* _Texte_
----
22/02/2008
Blackest Ever Black (3)
Redécouvrir la polyagogie de la matière abstraite.
Par Robin Mackay (en collaboration avec Russell Haswell et Florian Hecker)
« C’est que le moléculaire a la capacité de faire communiquer l’élémentaire et le cosmique : précisément parce qu’il opère une dissolution de la forme qui met en rapport les longitudes et les latitudes les plus diverses, les vitesses et les lenteurs les plus variées, et qui assure un continuum en étendant la variation bien au-delà de ses limites formelles. » (Deleuze & Guattari (35))
La captation simultanée du cosmique et de l’élémentaire suppose que l’expérimentation matérielle la plus radicale est aussi une vraie démocratisation des moyens. Contre l’élitisme théorique de l’avant-garde, les lignes de son d’UPIC procurent un medium « plus universel » (36) pour « produire, explorer, et créer de nouveaux mondes musicaux » – « tout le monde peut comprendre une ligne ». Les pratiques - pénétrées de théorie - des avant-gardes opèrent ultimement un nouveau surcodage de la musique qu’elles ont libéré de la tradition classique, et constituent aussitôt une nouvelle caste sacerdotale rompue à des théories très spécifiques. Elles isolent des étendues entières de terres inexplorées, créant, selon les mots mêmes de Xenakis, de nouvelles « îles » (37) musicales. Si la portée musicale est bien un mixte non résolu entre le symbolique et le graphique, le sérialisme tend seulement à exacerber cet état de fait tout en se reterritorialisant sur un modèle construit à partir de structures composites mal analysées (les douze tons et leurs transformations) – comme si on avait démantelé le domaine de la musique uniquement dans le but de le reconstruire en utilisant un nouveau système ésotérique de construction, le rendant finalement inhabitable. Avec UPIC, Xenakis cherche à atteindre le maximum de déterritorialisation grâce à une technologie non médiatisée par des théories, car basée exclusivement sur l’acoustique élémentaire (38). Elle permet au compositeur, par le biais d’une interface graphique, de construire, sensiblement, un nouvel habitus, une reterritorialisation minimale (« seulement un peu d’ordre pour nous protéger du chaos » (39)) : un outil qui opère non avec des points conventionnels surcodés, mais avec des « graphiques » (40), des « arcs sonores » (41).
----
* _Données_
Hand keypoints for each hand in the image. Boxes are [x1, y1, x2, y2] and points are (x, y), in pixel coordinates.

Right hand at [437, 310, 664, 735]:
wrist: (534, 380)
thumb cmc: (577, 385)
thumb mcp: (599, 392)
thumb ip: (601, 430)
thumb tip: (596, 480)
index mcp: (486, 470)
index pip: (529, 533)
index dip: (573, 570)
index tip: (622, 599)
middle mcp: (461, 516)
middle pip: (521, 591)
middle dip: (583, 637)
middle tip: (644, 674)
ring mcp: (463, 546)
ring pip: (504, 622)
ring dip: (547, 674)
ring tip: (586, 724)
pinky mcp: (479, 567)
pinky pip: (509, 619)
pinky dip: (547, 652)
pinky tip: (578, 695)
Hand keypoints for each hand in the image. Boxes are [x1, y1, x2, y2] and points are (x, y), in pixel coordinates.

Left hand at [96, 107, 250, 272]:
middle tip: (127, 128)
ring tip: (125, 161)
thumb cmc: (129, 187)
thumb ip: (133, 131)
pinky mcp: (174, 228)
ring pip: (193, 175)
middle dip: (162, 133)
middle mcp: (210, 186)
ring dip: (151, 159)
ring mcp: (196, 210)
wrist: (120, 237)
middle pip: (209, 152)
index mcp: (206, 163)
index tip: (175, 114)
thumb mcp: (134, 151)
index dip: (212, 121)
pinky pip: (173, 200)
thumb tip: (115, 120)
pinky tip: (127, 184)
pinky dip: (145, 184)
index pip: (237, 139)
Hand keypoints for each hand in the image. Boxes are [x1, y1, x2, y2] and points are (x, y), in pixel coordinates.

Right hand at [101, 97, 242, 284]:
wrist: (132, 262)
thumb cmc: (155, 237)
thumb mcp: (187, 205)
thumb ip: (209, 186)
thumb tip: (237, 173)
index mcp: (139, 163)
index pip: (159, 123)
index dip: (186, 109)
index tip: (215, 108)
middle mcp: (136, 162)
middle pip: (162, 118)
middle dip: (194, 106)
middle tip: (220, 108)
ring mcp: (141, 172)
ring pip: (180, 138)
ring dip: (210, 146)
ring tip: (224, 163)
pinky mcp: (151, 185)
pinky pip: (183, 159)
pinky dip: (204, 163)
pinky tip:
----
* _Consignes_
1. Répondez aux questions suivantes sur le texte consacré à UPIC :
(a) D'après la citation de Deleuze et Guattari, qu'est-ce que le moléculaire a la capacité de faire communiquer ?
(b) Quel mot Xenakis emploie-t-il pour désigner les nouvelles étendues musicales créées par les avant-gardes ?
(c) Sur quoi la technologie d'UPIC est-elle exclusivement basée ?
2. Recopiez le passage du texte consacré à UPIC compris entre « Par Robin Mackay » et « (Deleuze & Guattari (35)) », ces deux passages inclus.

* _Réponses_
1.
(a) L'élémentaire et le cosmique.
(b) Des « îles ».
(c) Sur l'acoustique élémentaire.

2.
Par Robin Mackay (en collaboration avec Russell Haswell et Florian Hecker)
« C’est que le moléculaire a la capacité de faire communiquer l’élémentaire et le cosmique : précisément parce qu’il opère une dissolution de la forme qui met en rapport les longitudes et les latitudes les plus diverses, les vitesses et les lenteurs les plus variées, et qui assure un continuum en étendant la variation bien au-delà de ses limites formelles. » (Deleuze & Guattari (35))